The opportunity clock is ticking 

Now is the time to invest into this type of therapeutic support, but the opportunity clock is ticking. The government has announced a series of policies, programmes, and funding streams to tackle child criminal exploitation and to improve mental wellbeing prevention provision. As things stand, both are likely to fall short of what is needed to break cycles of harm and exploitation. 

The Crime and Policing Bill, for instance,  introduces the welcome new offence of Child Criminal Exploitation to target the perpetrators and gangs who groom and abuse children for criminal gain, but the Bill itself won’t create additional specialist support for young victims. The Victims’ Code of Practice update, currently under consultation by the Ministry of Justice, offers a much-needed focus on child victims of crime, including exploitation. However, here too, such a focus would still leave children alone in dealing with the mental health aftermath without an investment into the right type of support and recovery. And while the new Youth Futures Hub pilots may help to divert children away from crime through also their mental wellbeing component, the offer doesn’t seem to include clinical services or be tailored to criminal exploitation victims.

Conclusion 

While these developments are welcome, they also still leave a genuine provision gap for some of the most vulnerable and traumatised children.

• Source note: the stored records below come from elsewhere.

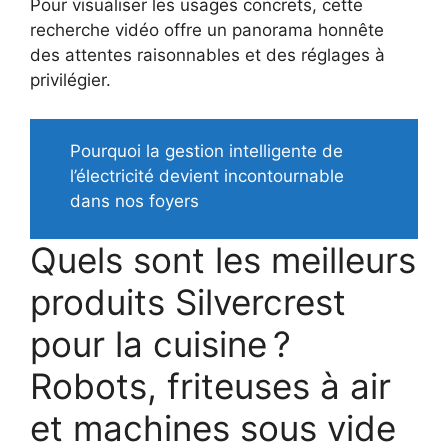
Pour visualiser les usages concrets, cette
recherche vidéo offre un panorama honnête
des attentes raisonnables et des réglages à
privilégier.
Pourquoi la gestion intelligente de
l’électricité devient incontournable
dans nos foyers
Quels sont les meilleurs
produits Silvercrest
pour la cuisine ?
Robots, friteuses à air
et machines sous vide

Without therapeutic support, the risk of ongoing harm stays high – as does the risk of government not properly achieving its objectives to crack down on exploitation and safeguard children.  

In December the government, rightly, announced up to £50 million of Department for Health and Social Care funding for specialist therapeutic support for child victims of sexual abuse (CSA) and sexual exploitation (CSE) as part of its VAWG Strategy. What’s needed now is that same political will to invest in specialist mental health provision – not as an afterthought but as a pivotal part to help draw the line on child criminal exploitation for good.